California Data Privacy Law: Understand the Impact to Your Business
by Paula Kubo, on Jul 18, 2018 3:46:07 PM
Power to the people! Amid increasing concerns about digital privacy and the recently approved General Data Protection Regulation (GDPR) in Europe, California’s legislature has enacted a new law with the goal of empowering the state’s residents to claim their rights over personal data disclosed to companies in the U.S.
The California Consumer Privacy Act of 2018 (CCPA) is expected to come into effect at the start of 2020 and applies only to California residents. This law represents the most rigorous privacy control legislation implemented in the country.
With this initiative, consumers will be able to demand more transparency from businesses in the questionable digital landscape we live in, which became even murkier after the Cambridge Analytica incident reported in March involving Facebook data.

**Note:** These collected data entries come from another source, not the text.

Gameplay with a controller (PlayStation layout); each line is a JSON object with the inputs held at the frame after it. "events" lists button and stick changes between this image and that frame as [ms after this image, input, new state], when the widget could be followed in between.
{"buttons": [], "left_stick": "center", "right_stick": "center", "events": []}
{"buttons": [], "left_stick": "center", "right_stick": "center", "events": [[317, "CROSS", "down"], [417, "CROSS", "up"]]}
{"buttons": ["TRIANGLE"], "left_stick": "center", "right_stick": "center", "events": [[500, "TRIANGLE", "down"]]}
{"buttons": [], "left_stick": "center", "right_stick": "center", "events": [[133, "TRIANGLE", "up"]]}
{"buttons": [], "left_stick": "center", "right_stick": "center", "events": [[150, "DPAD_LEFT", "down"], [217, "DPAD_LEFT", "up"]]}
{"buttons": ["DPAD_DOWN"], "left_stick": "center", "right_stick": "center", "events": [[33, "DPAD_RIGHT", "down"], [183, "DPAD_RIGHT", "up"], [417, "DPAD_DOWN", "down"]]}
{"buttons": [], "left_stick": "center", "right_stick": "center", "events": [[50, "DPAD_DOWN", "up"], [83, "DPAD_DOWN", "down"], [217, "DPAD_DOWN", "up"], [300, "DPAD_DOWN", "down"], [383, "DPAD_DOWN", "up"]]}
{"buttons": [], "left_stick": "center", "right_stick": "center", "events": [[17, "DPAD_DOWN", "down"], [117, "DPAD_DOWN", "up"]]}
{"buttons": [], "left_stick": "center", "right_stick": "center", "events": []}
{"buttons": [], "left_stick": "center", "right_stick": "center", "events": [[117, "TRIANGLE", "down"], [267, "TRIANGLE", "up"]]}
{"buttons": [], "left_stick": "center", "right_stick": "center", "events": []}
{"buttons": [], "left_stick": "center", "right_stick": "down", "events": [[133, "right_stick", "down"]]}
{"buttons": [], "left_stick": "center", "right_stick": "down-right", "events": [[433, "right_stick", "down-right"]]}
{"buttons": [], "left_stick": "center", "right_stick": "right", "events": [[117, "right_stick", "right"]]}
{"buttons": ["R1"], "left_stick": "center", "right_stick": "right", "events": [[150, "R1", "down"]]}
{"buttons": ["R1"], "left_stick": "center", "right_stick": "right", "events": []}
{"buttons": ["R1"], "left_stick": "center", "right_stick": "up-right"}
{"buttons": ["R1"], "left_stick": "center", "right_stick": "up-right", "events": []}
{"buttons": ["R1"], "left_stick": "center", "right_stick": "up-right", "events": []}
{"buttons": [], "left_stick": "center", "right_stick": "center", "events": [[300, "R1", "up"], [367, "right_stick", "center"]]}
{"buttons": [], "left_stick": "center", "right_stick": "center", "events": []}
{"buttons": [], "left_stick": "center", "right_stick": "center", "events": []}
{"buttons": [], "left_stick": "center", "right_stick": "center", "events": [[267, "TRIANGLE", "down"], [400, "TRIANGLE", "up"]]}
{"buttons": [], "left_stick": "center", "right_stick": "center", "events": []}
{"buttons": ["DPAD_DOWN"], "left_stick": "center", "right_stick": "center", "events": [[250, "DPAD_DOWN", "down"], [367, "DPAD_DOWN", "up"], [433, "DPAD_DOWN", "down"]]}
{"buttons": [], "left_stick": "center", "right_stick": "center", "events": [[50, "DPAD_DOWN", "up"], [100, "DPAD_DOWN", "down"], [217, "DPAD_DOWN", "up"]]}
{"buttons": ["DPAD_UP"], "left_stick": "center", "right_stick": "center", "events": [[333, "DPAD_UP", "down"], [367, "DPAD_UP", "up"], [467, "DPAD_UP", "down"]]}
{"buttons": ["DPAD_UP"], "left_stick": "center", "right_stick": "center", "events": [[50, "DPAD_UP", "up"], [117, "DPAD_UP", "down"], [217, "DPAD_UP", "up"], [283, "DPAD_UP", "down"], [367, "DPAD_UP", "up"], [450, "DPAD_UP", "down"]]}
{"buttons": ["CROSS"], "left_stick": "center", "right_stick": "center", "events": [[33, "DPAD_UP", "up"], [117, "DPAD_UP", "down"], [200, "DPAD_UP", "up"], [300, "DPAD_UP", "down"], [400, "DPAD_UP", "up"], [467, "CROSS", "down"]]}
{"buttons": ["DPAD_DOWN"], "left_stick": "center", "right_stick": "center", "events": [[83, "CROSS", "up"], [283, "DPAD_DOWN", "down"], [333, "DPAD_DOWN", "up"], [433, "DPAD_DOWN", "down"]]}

The resolution has the potential to affect all companies that deal with customer’s personal data or operate in the digital space. Advertising over Social Media platforms may change as California residents are able to delete their data or request to bring it with them to other service providers.
Some of the changes for California residents:
- They must be informed about what kinds of personal data businesses have collected and why it was collected;
- They can request the removal of personal information;
- They can opt out of the sale of personal information;
- They can access their personal information in a “readily usable format” that allows its transfer to third parties with no restraint.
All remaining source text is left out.